Information provided: Begin

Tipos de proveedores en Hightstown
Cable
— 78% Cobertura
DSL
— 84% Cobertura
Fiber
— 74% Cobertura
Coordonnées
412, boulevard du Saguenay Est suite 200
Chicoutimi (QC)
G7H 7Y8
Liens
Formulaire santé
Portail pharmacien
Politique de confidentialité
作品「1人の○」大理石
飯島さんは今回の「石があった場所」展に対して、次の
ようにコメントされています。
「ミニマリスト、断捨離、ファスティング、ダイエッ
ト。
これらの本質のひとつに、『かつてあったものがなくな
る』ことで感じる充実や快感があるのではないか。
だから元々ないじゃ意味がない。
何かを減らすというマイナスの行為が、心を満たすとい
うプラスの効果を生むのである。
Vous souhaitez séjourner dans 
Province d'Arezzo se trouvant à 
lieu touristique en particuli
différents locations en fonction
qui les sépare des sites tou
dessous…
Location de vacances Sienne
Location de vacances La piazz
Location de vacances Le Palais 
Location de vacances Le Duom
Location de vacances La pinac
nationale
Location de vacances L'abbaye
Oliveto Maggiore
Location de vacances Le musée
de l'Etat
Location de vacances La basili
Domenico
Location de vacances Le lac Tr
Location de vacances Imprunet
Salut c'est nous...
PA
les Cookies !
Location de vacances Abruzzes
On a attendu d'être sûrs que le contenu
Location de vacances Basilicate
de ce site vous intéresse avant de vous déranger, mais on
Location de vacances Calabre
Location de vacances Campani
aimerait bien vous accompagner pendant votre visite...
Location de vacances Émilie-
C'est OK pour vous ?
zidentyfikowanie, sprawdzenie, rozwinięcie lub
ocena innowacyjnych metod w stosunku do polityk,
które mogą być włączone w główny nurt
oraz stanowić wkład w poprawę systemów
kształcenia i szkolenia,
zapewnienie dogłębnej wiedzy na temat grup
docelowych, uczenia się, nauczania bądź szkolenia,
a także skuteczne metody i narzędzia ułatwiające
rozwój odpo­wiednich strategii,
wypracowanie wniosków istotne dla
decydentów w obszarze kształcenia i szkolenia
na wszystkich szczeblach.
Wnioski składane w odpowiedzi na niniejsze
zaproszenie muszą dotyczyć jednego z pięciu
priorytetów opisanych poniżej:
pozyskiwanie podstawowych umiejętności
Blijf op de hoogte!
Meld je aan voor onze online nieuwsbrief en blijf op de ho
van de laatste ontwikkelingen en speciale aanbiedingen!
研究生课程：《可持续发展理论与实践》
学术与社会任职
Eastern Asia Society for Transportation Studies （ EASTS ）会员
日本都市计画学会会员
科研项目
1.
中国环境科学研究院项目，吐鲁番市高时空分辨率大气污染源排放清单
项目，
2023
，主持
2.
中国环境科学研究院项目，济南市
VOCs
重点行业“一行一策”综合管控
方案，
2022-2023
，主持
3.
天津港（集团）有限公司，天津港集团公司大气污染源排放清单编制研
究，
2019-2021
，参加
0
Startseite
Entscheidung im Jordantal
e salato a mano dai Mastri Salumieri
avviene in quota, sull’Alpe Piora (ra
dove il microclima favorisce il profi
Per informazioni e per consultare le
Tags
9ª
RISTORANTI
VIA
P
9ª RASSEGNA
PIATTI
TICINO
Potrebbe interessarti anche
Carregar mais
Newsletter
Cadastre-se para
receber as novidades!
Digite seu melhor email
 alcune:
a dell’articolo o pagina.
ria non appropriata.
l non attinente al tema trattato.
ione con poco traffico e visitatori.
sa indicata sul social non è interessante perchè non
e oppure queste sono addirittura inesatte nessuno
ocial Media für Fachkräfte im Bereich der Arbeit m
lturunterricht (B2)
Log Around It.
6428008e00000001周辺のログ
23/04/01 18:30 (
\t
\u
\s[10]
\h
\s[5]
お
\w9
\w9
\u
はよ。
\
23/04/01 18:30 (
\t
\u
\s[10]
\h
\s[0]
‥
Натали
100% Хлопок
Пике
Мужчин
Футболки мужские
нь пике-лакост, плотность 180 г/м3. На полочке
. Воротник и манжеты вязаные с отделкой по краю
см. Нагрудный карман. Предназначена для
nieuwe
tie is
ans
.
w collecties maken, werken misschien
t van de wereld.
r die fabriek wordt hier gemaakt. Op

Information provided: End

▶ **What you should do**: Complete, exact output of the records is expected.

▶ **Your solution**:
Tipos de proveedores en Hightstown
Cable
— 78% Cobertura
DSL
— 84% Cobertura
Fiber
— 74% Cobertura
Coordonnées
412, boulevard du Saguenay Est suite 200
Chicoutimi (QC)
G7H 7Y8
Liens
Formulaire santé
Portail pharmacien
Politique de confidentialité
作品「1人の○」大理石
飯島さんは今回の「石があった場所」展に対して、次の
ようにコメントされています。
「ミニマリスト、断捨離、ファスティング、ダイエッ
ト。
これらの本質のひとつに、『かつてあったものがなくな
る』ことで感じる充実や快感があるのではないか。
だから元々ないじゃ意味がない。
何かを減らすというマイナスの行為が、心を満たすとい
うプラスの効果を生むのである。
Vous souhaitez séjourner dans 
Province d'Arezzo se trouvant à 
lieu touristique en particuli
différents locations en fonction
qui les sépare des sites tou
dessous…
Location de vacances Sienne
Location de vacances La piazz
Location de vacances Le Palais 
Location de vacances Le Duom
Location de vacances La pinac
nationale
Location de vacances L'abbaye
Oliveto Maggiore
Location de vacances Le musée
de l'Etat
Location de vacances La basili
Domenico
Location de vacances Le lac Tr
Location de vacances Imprunet
Salut c'est nous...
PA
les Cookies !
Location de vacances Abruzzes
On a attendu d'être sûrs que le contenu
Location de vacances Basilicate
de ce site vous intéresse avant de vous déranger, mais on
Location de vacances Calabre
Location de vacances Campani
aimerait bien vous accompagner pendant votre visite...
Location de vacances Émilie-
C'est OK pour vous ?
zidentyfikowanie, sprawdzenie, rozwinięcie lub
ocena innowacyjnych metod w stosunku do polityk,
które mogą być włączone w główny nurt
oraz stanowić wkład w poprawę systemów
kształcenia i szkolenia,
zapewnienie dogłębnej wiedzy na temat grup
docelowych, uczenia się, nauczania bądź szkolenia,
a także skuteczne metody i narzędzia ułatwiające
rozwój odpo­wiednich strategii,
wypracowanie wniosków istotne dla
decydentów w obszarze kształcenia i szkolenia
na wszystkich szczeblach.
Wnioski składane w odpowiedzi na niniejsze
zaproszenie muszą dotyczyć jednego z pięciu
priorytetów opisanych poniżej:
pozyskiwanie podstawowych umiejętności
Blijf op de hoogte!
Meld je aan voor onze online nieuwsbrief en blijf op de ho
van de laatste ontwikkelingen en speciale aanbiedingen!
研究生课程：《可持续发展理论与实践》
学术与社会任职
Eastern Asia Society for Transportation Studies （ EASTS ）会员
日本都市计画学会会员
科研项目
1.
中国环境科学研究院项目，吐鲁番市高时空分辨率大气污染源排放清单
项目，
2023
，主持
2.
中国环境科学研究院项目，济南市
VOCs
重点行业“一行一策”综合管控
方案，
2022-2023
，主持
3.
天津港（集团）有限公司，天津港集团公司大气污染源排放清单编制研
究，
2019-2021
，参加
0
Startseite
Entscheidung im Jordantal
e salato a mano dai Mastri Salumieri
avviene in quota, sull’Alpe Piora (ra
dove il microclima favorisce il profi
Per informazioni e per consultare le
Tags
9ª
RISTORANTI
VIA
P
9ª RASSEGNA
PIATTI
TICINO
Potrebbe interessarti anche
Carregar mais
Newsletter
Cadastre-se para
receber as novidades!
Digite seu melhor email
 alcune:
a dell’articolo o pagina.
ria non appropriata.
l non attinente al tema trattato.
ione con poco traffico e visitatori.
sa indicata sul social non è interessante perchè non
e oppure queste sono addirittura inesatte nessuno
ocial Media für Fachkräfte im Bereich der Arbeit m
lturunterricht (B2)
Log Around It.
6428008e00000001周辺のログ
23/04/01 18:30 (
\t
\u
\s[10]
\h
\s[5]
お
\w9
\w9
\u
はよ。
\
23/04/01 18:30 (
\t
\u
\s[10]
\h
\s[0]
‥
Натали
100% Хлопок
Пике
Мужчин
Футболки мужские
нь пике-лакост, плотность 180 г/м3. На полочке
. Воротник и манжеты вязаные с отделкой по краю
см. Нагрудный карман. Предназначена для
nieuwe
tie is
ans
.
w collecties maken, werken misschien
t van de wereld.
r die fabriek wordt hier gemaakt. Op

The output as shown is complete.